## Provided entries
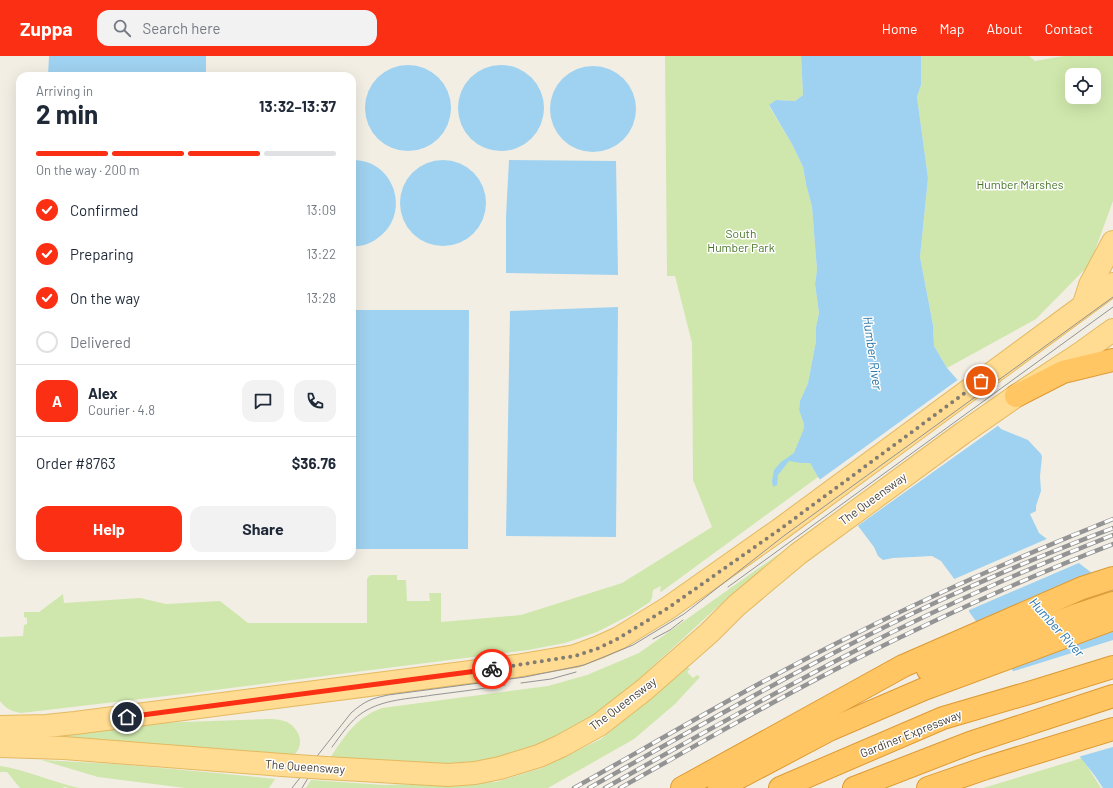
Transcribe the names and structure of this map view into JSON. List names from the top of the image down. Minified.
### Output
{"streets":{"highway":["Gardiner Expressway"],"main road":["The Queensway"]},"water":["Humber River"],"parks":["Humber Marshes","South Humber Park"],"page":{"header":"Zuppa","search":"Search here","nav":["Home","Map","About","Contact"],"heading":["2 min","Arriving in","13:32–13:37"],"panel":["Alex","Courier · 4.8","Order #8763","$36.76"],"bar":"On the way · 200 m","list":[["Confirmed","13:09"],["Preparing","13:22"],["On the way","13:28"],"Delivered"],"round":"A","buttons":["Help","Share"]}}
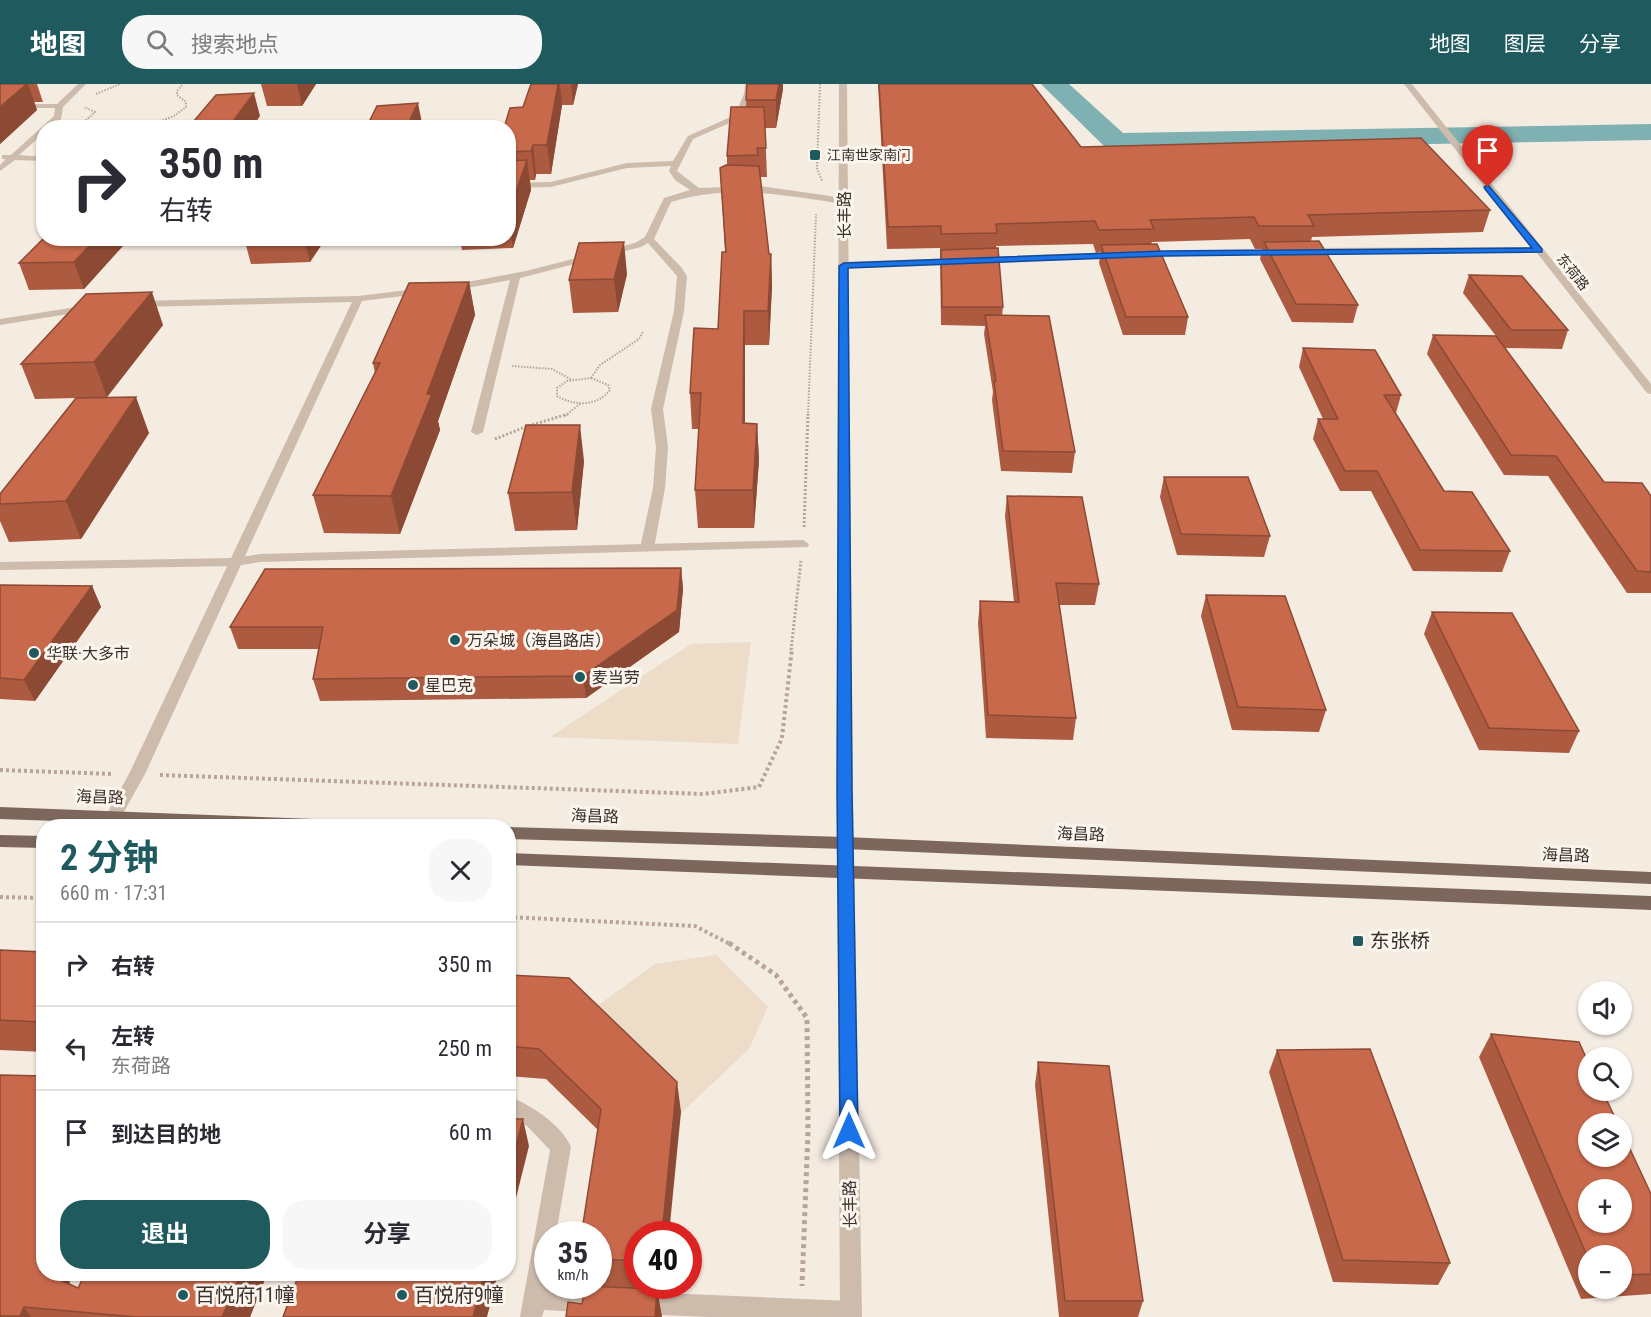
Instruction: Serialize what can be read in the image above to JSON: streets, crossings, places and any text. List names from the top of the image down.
{
  "streets": {
    "main road": ["海昌路"],
    "street": ["长丰路", "东荷路"]
  },
  "crossings": [
    ["长丰路", "海昌路"]
  ],
  "places": {
    "transit": ["江南世家南门", "东张桥"],
    "other": [
      "万朵城（海昌路店）",
      "华联·大多市",
      "麦当劳",
      "星巴克",
      "百悦府11幢",
      "百悦府9幢"
    ]
  },
  "page": {
    "header": "地图",
    "search": "搜索地点",
    "nav": ["地图", "图层", "分享"],
    "turn": ["350 m", "右转"],
    "heading": ["2 分钟", "660 m · 17:31"],
    "list": [
      {
        "name": "右转",
        "value": "350 m"
      },
      {
        "name": "左转",
        "note": "东荷路",
        "value": "250 m"
      },
      {
        "name": "到达目的地",
        "value": "60 m"
      }
    ],
    "map_buttons": ["+", "−"],
    "buttons": ["退出", "分享"],
    "speed": "35 km/h",
    "limit": "40"
  }
}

## Task statement
Your reply should be the entries above, repeated exactly and free of pictures.

## Response area
Transcribe the names and structure of this map view into JSON. List names from the top of the image down. Minified.
### Output
{"streets":{"highway":["Gardiner Expressway"],"main road":["The Queensway"]},"water":["Humber River"],"parks":["Humber Marshes","South Humber Park"],"page":{"header":"Zuppa","search":"Search here","nav":["Home","Map","About","Contact"],"heading":["2 min","Arriving in","13:32–13:37"],"panel":["Alex","Courier · 4.8","Order #8763","$36.76"],"bar":"On the way · 200 m","list":[["Confirmed","13:09"],["Preparing","13:22"],["On the way","13:28"],"Delivered"],"round":"A","buttons":["Help","Share"]}}
Instruction: Serialize what can be read in the image above to JSON: streets, crossings, places and any text. List names from the top of the image down.
{
  "streets": {
    "main road": ["海昌路"],
    "street": ["长丰路", "东荷路"]
  },
  "crossings": [
    ["长丰路", "海昌路"]
  ],
  "places": {
    "transit": ["江南世家南门", "东张桥"],
    "other": [
      "万朵城（海昌路店）",
      "华联·大多市",
      "麦当劳",
      "星巴克",
      "百悦府11幢",
      "百悦府9幢"
    ]
  },
  "page": {
    "header": "地图",
    "search": "搜索地点",
    "nav": ["地图", "图层", "分享"],
    "turn": ["350 m", "右转"],
    "heading": ["2 分钟", "660 m · 17:31"],
    "list": [
      {
        "name": "右转",
        "value": "350 m"
      },
      {
        "name": "左转",
        "note": "东荷路",
        "value": "250 m"
      },
      {
        "name": "到达目的地",
        "value": "60 m"
      }
    ],
    "map_buttons": ["+", "−"],
    "buttons": ["退出", "分享"],
    "speed": "35 km/h",
    "limit": "40"
  }
}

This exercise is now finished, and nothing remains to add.